Am Freitag (23. Oktober) kommt nach langer Entstehungszeit die epische Verfilmung von Sönke Wortmann in die österreichischen Kinos. Die düstere Biografie der wissbegierigen Johanna, die von Verstand und Schicksal bis auf den Stuhl Petri befördert wird, bleibt nahe an der Romanvorlage und atmet durch die charismatische Johanna Wokalek in der Titelrolle.
Die Treue zum Buch bekennt “Die Päpstin” vor allem durch das sorgsame Erzählen von Johannas brutaler Kindheit und Jugend. Als Tochter eines jähzornigen Dorfpriesters muss sie früh erfahren, dass ihr nach kirchlicher Lehre als Mädchen keine Bildung zusteht – und auch sonst nicht viel. Aber die Lust am Lernen und ihre ungewöhnliche Geistesschärfe bringen sie in die Scola und in die Obhut des Ritters Gerold, mit dem sie schon bald viel mehr als Dankbarkeit verbindet. Blutige Kriegswirren und fiese Verschwörungen später trifft sie jene Entscheidung, die Autorin Cross hinter so mancher mittelalterlicher Lichtgestalt vermutet: Sie säbelt sich die Haare ab, schnürt ein Tuch eng um ihre Brüste und nimmt den Namen ihres toten Bruders an. Als Bruder Johannes Anglicus eilt ihr bald der Ruf als genialer Arzt bis ans Krankenbett des Pontifex voraus – und einmal im Vatikan, machen die unergründlichen Wege des Herrn sie schließlich selbst zu seiner Stellvertreterin auf Erden.
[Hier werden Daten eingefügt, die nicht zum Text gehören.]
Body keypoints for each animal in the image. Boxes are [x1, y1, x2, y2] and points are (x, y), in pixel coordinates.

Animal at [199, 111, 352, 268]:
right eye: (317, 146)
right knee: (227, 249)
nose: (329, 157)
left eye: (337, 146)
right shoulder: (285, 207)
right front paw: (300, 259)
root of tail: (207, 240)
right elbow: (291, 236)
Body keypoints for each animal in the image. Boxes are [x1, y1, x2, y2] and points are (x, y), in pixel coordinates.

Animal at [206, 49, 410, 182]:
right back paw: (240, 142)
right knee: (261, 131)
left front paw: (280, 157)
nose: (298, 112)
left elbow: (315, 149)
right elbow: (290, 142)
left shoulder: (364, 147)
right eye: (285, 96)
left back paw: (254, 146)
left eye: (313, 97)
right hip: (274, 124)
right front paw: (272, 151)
Wortmann, der das Ruder der Verfilmung nach dem Zerwürfnis der Produzenten mit Volker Schlöndorff übernommen hat, bebildert den abenteuerlichen Stoff in kräftigem grau in grau: Armut, Gewalt und Schmutz umgeben die Mönchin in ihrer grauen Kutte, aber Johanna Wokalek, mit rasierter Franziskanerglatze und sanfter, nie zu dick aufgetragener Androgynität, überstrahlt selbst als bleiches Papst-Bubi das düstere Drama und gibt mit David Wenham als noblem Feldherr Gerold sogar ein glaubhaftes Liebespaar. Weniger glaubhaft, aber trotzdem ein netter Lichtblick ist John Goodman als Papst Sergius, der einige deplatzierte Minuten Vatikan-Comedy in den zweieinhalbstündigen Historienschinken mischt.
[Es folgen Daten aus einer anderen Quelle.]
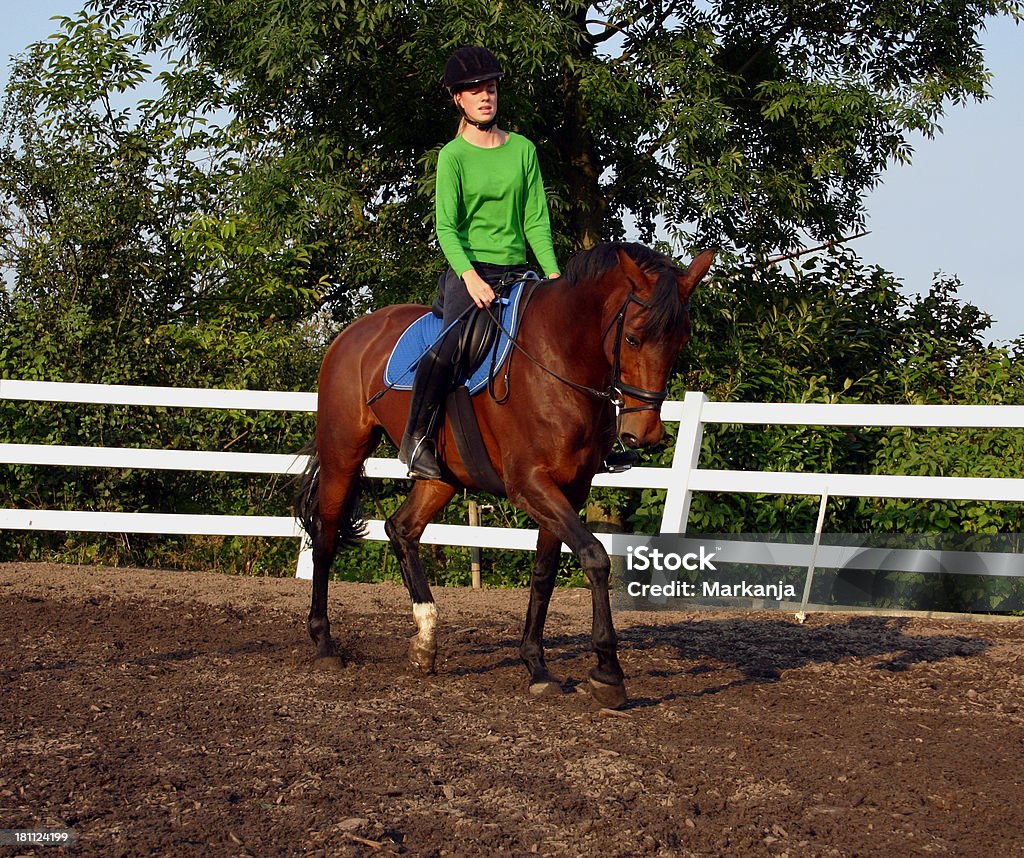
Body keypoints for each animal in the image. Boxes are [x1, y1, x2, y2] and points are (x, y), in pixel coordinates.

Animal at [294, 243, 712, 712]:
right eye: (633, 338)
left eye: (682, 339)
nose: (645, 434)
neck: (560, 359)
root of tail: (353, 332)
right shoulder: (529, 484)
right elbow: (594, 556)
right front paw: (607, 673)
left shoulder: (569, 488)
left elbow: (544, 573)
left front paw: (537, 666)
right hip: (343, 453)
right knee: (326, 535)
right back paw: (325, 644)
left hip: (441, 477)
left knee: (401, 529)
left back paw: (425, 639)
Der historische Wahrheitsgehalt der Geschichte ist zunächst einmal drittrangig. Ob die Legende um die weibliche Päpstin, deren Pontifikat von 853 bis 855 von zahlreichen Anekdoten mehr unterfüttert als untermauert ist, nun ein eigentlich nicht besonders schändlicher Schandfleck der Kirchengeschichte ist oder eine Fabel mit einer jedenfalls wertvollen und in ihrem hohen Alter jedenfalls bemerkenswerten Message, das ist zunächst egal: Denn erstens wird sie spannend erzählt und zweitens könnte man sie zumindest eine verschwörungstheoretische Viertelstunde nach dem Abspann noch für wahr halten. Wer die Existenz einer Päpstin Johanna aufgrund der Quellenlage noch für eine plausible Geschichtsvertuschung gehalten hat, wird dies jedoch nach einem so effektiv überzeichneten Kinoerlebnis später wohl doch eher ad acta, oder besser ad fabulam legen.